I know that all of us, without exception, have not truly fulfilled these needs in Latin America. I also know that the transformation of our national movements into pawns of the East — West conflict makes it impossible for us to answer this question: Are we capable of creating free national societies? This is perhaps our severest test.

Rightly or wrongly, many Latin Americans have come to identify the United States with opposition to our national independence. Some perceive in United States policies the proof that the real menace to a great power is not really the other great power but the independence of the national states. How else to understand U.S. actions that seem meaninglessly obsessed with discrediting the national revolutions in Latin America? Some are thankful that another great power exists, and appeal to it. All this also escalates and denaturalizes the issues at hand and avoids considering the third failure I want to deal with today: the failure to understand redistribution of power in the Western Hemisphere.

Latin America and the Redistribution of Power

It could be debated whether the explosiveness of many Latin American societies is due less to stagnation than to growth, the quickest growth of any region in the world since 1945. But this has been rapid growth without equally rapid distribution of the benefits of growth. And it has coincided, internationally, with rapidly expanding relations between Latin America and new European and Asian partners in trade, financing, technology, and political support.

Latin America is thus part and parcel of the universal trend away from bipolar to multipolar or pluralistic structures in international relations. Given this trend, the decline of one superpower mirrors the decline of the other superpower. This is bound to create numerous areas of conflict. As former Chancellor Helmut Schmidt eloquently expressed it from this same rostrum: “We are living in an economically interdependent world of more than 150 countries — without having enough experience in managing this interdependence.” Both superpowers increasingly face a perfectly logical movement toward national self-assertion accompanied by growing multilateral relationships beyond the decaying spheres of influence.

No change comes without tension, and in Latin America this tension arises as we strive for greater wealth and independence, but also as we immediately start losing both, because of internal economic injustice and external economic crisis. The middle classes we have spawned over the past fifty years are shaken by a revolution of diminishing expectations — of Balzacian “lost illusions.” Modernity and its values are coming under critical fire while the values of nationalism are discovered to be perfectly identifiable with traditionalist, even conservative, considerations.

The mistaken identification of change in Latin America as somehow manipulated by a Soviet conspiracy not only irritates the nationalism of the left. It also resurrects the nationalist fervors of the right — where, after all, Latin American nationalism was born in the early nineteenth century.

You have yet to feel the full force of this backlash — which reappeared in Argentina and the South Atlantic crisis last year — in places such as El Salvador and Panama, Peru and Chile, Mexico and Brazil.

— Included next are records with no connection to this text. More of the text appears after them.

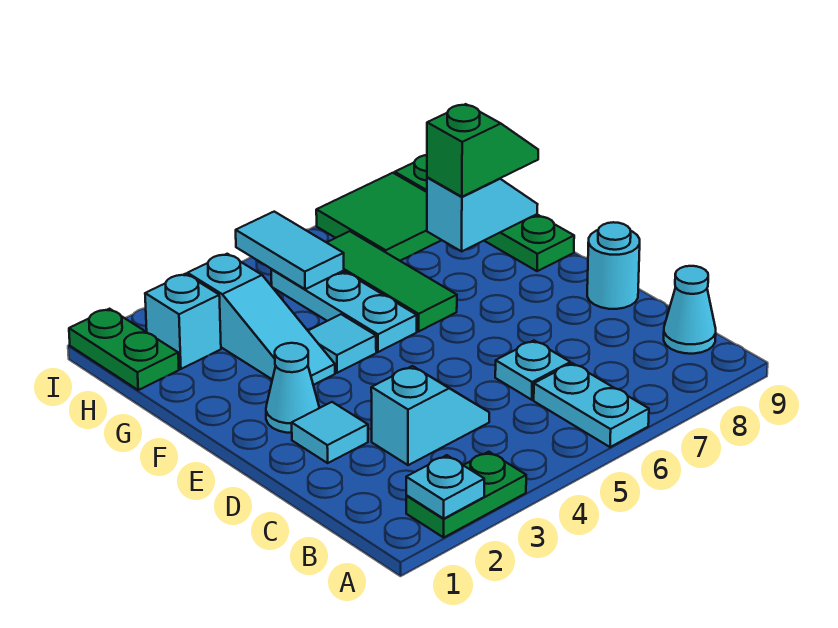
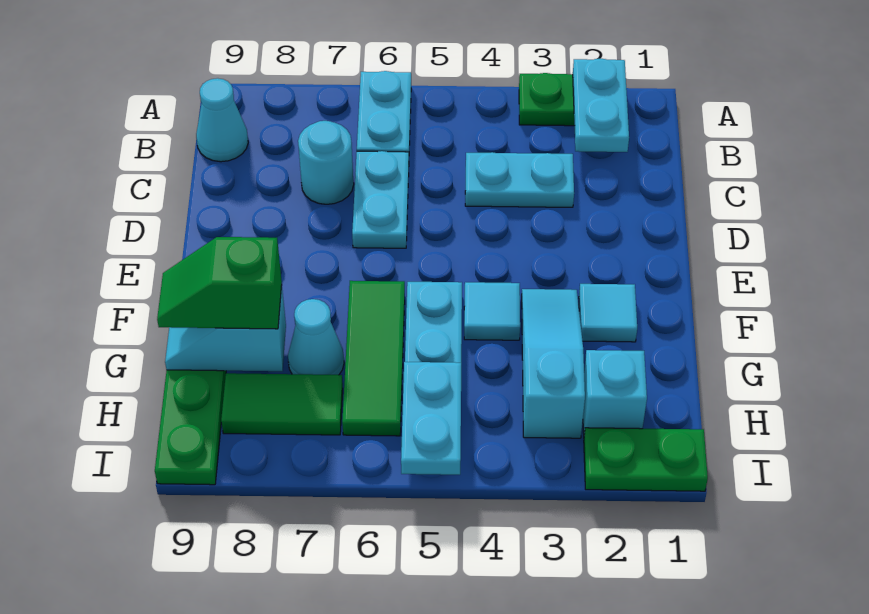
cyan plate A2 level 2 -> cyan plate A2:B2 level 2
cyan slope C3:C4 level 1 top 3 -> cyan plate C3:C4 level 1
cyan plate C6 level 1 -> cyan plate C6:D6 level 1
cyan tile D2 level 1 -> cyan tile F2 level 1
cyan round brick D9 level 1 -> cyan round brick C7 level 1
cyan cone E2 level 1 -> cyan cone G7 level 1
green plate H1:I1 level 1 -> green plate I1:I2 level 1
cyan tile H5:I5 level 2 -> cyan plate H5:I5 level 2
green tile H7:I8 level 1 -> green tile H7:H8 level 1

A whole continent, in the name of cultural identity, nationalism and international independence, is capable of uniting against you. This should not happen. The chance of avoiding this continental confrontation is in the fourth and final issue I wish to deal with today, that of negotiations.

Negotiations Before It Is Too Late

Before the United States has to negotiate with extreme cultural, nationalistic, and internationalist pressures of both the left and the right in the remotest nations of this hemisphere (Chile and Argentina), in the largest nation (Brazil), and in the closest (Mexico), it should rapidly, in its own interest as well as ours, negotiate in Central America and the Caribbean. We consider in Mexico that each and every one of the points of conflict in the region can be solved diplomatically, through negotiations, before it is too late. There is no fatality in politics that says: Given a revolutionary movement in any country in the region, it will inevitably end up providing bases for the Soviet Union.